━━━ Estratto fornito

800 milioni di persone soffrono la fame e una delle cause è la crisi climatica
Scritto da
Ettore Benigni
Giornalista
Azione contro la fame Onlus: “L’aumento delle temperature, le piogge irregolari e i lunghi periodi di siccità incidono negativamente sulla capacità delle popolazioni di produrre cibo in quantità e qualità sufficienti. Gli allarmi più gravi ad Haiti, in Madagascar e in Bangladesh”
Il 13 ottobre si celebra la giornata mondiale per la riduzione del rischio dei disastri naturali: l’istituzione di questa ricorrenza risale al 1989 con l’intenzione di promuovere una cultura globale di consapevolezza dei rischi e di riduzione degli eventi catastrofici, anche se la data del 13 ottobre è stata fissata dall’assemblea generale dell’Onu solo nel 2009.
Tra gli effetti maggiormente negativi dei disastri naturali legati ai cambiamenti climatici che più affliggono il pianeta al giorno d’oggi, ci sono anche le conseguenze che questi eventi causano alle popolazioni più povere del pianeta, dove ad esempio il climate change è destinato ad ampliare la sofferenza per fame nel pianeta. Per approfondire questo argomento abbiamo intervistato Orazio Ragusa Sturniolo, responsabile Comunicazione di Azione contro la Fame Italia Onlus.
Di cosa parliamo?
- Il 13 ottobre ricorre la giornata mondiale per la riduzione dei disastri naturali. Viene spontaneo parlare di climate change, e delle conseguenze che può avere sulla fame nel mondo. Qual è la vostra lettura di questo scenario?
- Avete individuato tre aree particolarmente a rischio: Haiti, Madagascar e Bangladesh. Cosa sta succedendo in quei luoghi?
- Qual è il vostro impegno in questi scenari particolarmente difficili?
- Cifre allarmanti: ci racconta come nasce Azione contro la Fame, qual è la sua storia e in quali scenari è maggiormente impegnata in questo momento?
- Se dovesse fare un appello ai nostri lettori per spiegare loro come piccoli gesti di responsabilità possano contribuire a evitare grandi tragedie, cosa si sentirebbe di dire loro?
Il 13 ottobre ricorre la giornata mondiale per la riduzione dei disastri naturali. Viene spontaneo parlare di climate change, e delle conseguenze che può avere sulla fame nel mondo. Qual è la vostra lettura di questo scenario?

━━━━━━
━━━ Dati forniti

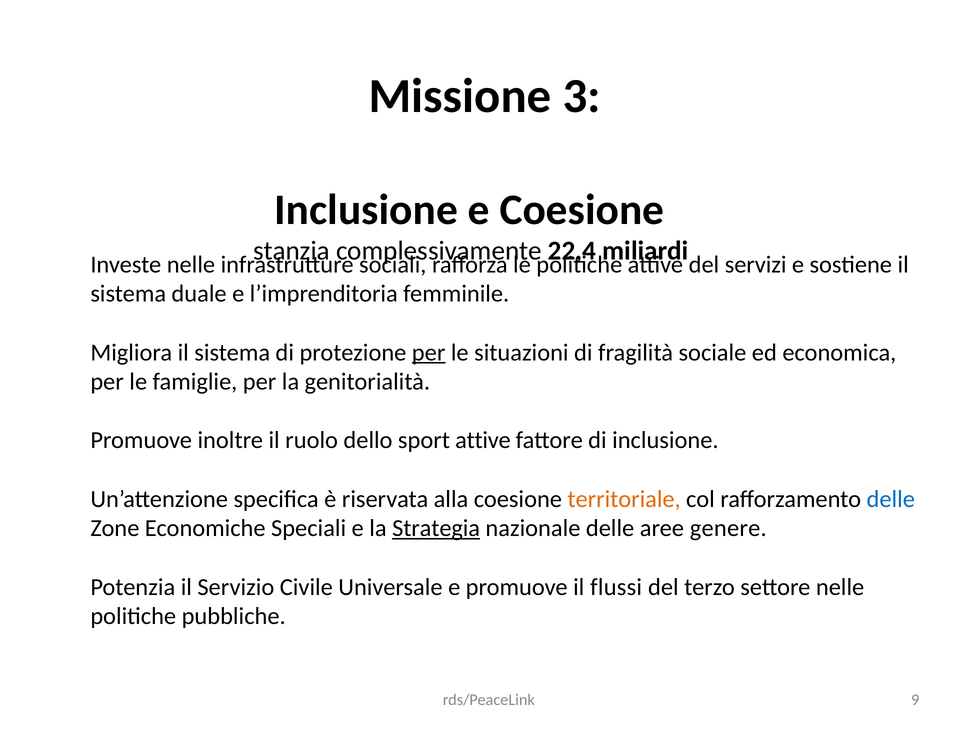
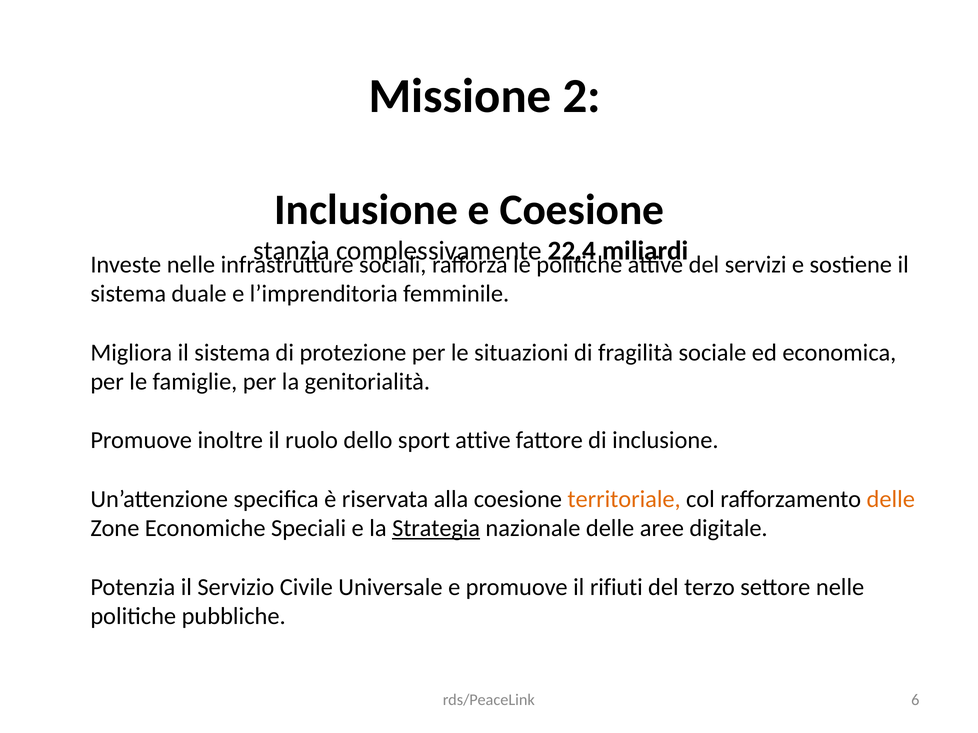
3: 3 -> 2
per at (429, 353) underline: present -> none
delle at (891, 499) colour: blue -> orange
genere: genere -> digitale
flussi: flussi -> rifiuti
9: 9 -> 6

━━━━━━

> **Compiti assegnati**:
1: Trascrivi dall'articolo sulla fame il passo compreso tra "Tra gli effetti" e "Di cosa parliamo?", estremi inclusi.
2: Secondo l'articolo sulla fame, in che anno l'assemblea generale dell'Onu ha fissato la data del 13 ottobre?
3: Prosegui l'articolo sulla fame a partire dal punto in cui si interrompe.
Il materiale proviene da una fonte diversa dall'articolo sulla fame.

> **Le risposte**:
1:
Tra gli effetti maggiormente negativi dei disastri naturali legati ai cambiamenti climatici che più affliggono il pianeta al giorno d’oggi, ci sono anche le conseguenze che questi eventi causano alle popolazioni più povere del pianeta, dove ad esempio il climate change è destinato ad ampliare la sofferenza per fame nel pianeta. Per approfondire questo argomento abbiamo intervistato Orazio Ragusa Sturniolo, responsabile Comunicazione di Azione contro la Fame Italia Onlus.
Di cosa parliamo?

2: Nel 2009.

3:
È del tutto evidente che l’intero pianeta stia affrontando, oggi, un aumento considerevole delle temperature, stagioni delle piogge irregolari, lunghi periodi di siccità. Tali eventi – lo verifichiamo direttamente sul campo – determinano ulteriori difficoltà nell’accesso ai mezzi di produzione e all’acqua e incidono, negativamente, sulla capacità delle popolazioni di produrre cibo in quantità e qualità sufficienti. Oltre a quella climatica, che di per sé rappresenta un dramma per milioni di persone, temiamo il collasso del sistema alimentare. Del resto, entro il 2030, a causa della crisi climatica, il numero dei poveri potrebbe aumentare fino a più di 100 milioni di persone. È arrivato il momento di agire.
Avete individuato tre aree particolarmente a rischio: Haiti, Madagascar e Bangladesh. Cosa sta succedendo in quei luoghi?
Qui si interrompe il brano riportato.